▶ **Data to process**:
'''
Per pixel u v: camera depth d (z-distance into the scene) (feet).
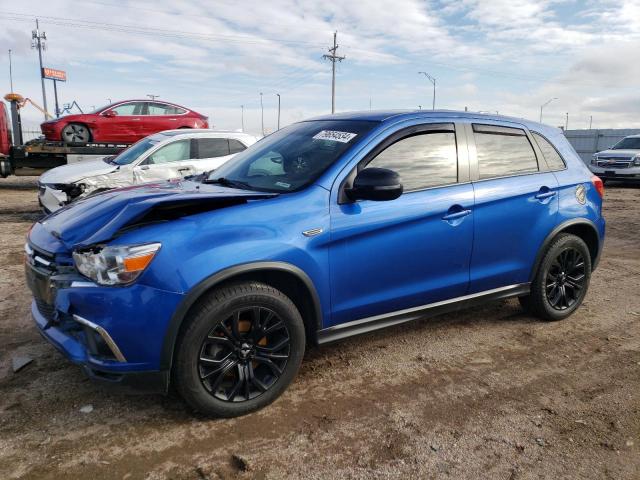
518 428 9.61
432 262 11.73
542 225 13.65
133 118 44.86
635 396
'''
▶ **Exercise objective**: Except for the pictures, set down all of the records exactly.

▶ **Answer for this exercise**:
Per pixel u v: camera depth d (z-distance into the scene) (feet).
518 428 9.61
432 262 11.73
542 225 13.65
133 118 44.86
635 396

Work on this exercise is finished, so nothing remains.